[Records drawn from a dataset]
******************************
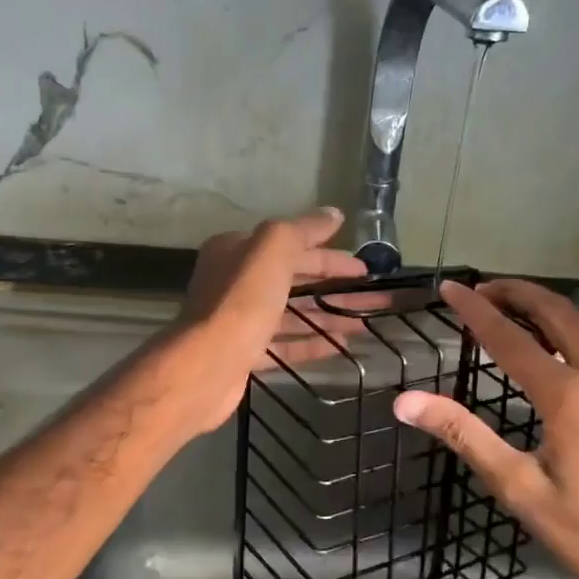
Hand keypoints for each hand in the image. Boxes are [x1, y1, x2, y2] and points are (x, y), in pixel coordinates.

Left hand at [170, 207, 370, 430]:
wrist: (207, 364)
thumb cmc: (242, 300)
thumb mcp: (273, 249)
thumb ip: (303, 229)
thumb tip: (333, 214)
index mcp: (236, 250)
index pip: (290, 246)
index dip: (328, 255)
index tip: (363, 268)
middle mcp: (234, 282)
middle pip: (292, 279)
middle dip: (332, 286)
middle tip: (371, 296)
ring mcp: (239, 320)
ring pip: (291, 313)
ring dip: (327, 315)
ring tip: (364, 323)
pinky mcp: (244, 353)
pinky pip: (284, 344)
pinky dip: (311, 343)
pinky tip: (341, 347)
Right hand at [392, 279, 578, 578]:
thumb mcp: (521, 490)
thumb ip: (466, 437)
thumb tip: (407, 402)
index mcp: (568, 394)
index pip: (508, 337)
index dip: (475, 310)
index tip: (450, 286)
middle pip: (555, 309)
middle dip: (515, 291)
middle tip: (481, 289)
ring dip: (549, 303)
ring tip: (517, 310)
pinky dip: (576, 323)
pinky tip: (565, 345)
******************************
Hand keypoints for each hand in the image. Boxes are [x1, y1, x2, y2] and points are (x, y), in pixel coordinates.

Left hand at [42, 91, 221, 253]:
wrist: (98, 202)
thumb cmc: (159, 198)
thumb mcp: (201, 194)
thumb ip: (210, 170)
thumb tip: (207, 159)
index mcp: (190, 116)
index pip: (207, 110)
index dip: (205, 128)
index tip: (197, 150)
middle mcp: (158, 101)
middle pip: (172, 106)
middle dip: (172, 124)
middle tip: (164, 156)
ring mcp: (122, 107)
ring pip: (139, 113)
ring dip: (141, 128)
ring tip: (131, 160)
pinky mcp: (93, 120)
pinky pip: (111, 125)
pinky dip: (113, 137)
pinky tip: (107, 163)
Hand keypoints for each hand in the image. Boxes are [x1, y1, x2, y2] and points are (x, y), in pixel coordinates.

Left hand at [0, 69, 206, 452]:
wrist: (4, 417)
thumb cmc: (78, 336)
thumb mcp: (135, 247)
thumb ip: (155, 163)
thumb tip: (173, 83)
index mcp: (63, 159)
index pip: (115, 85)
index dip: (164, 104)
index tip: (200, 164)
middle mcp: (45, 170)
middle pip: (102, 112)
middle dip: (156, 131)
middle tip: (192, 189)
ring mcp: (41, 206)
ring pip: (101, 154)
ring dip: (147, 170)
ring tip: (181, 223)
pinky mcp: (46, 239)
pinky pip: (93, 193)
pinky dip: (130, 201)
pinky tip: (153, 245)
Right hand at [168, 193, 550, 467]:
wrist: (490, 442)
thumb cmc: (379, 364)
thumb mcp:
******************************
▸ **ASSIGNMENT**
From the entries above, return exactly the line containing "ring mcp: (239, 320)", the line containing "index pip: (508, 337)", and all lines between, and nothing else.

▸ **OUTPUT FOR THIS TASK**
ring mcp: (239, 320)
ring pip: (291, 313)
ring dip: (327, 315)
ring tip: (364, 323)
pinky mcp: (244, 353)
pinky pip: (284, 344)
pinky dip: (311, 343)
pinky tip: (341, 347)
Right hand at [392, 279, 578, 578]:
thumb mcp: (521, 490)
thumb ip: (466, 437)
thumb tip: (407, 402)
index mcp: (568, 394)
index pip: (508, 337)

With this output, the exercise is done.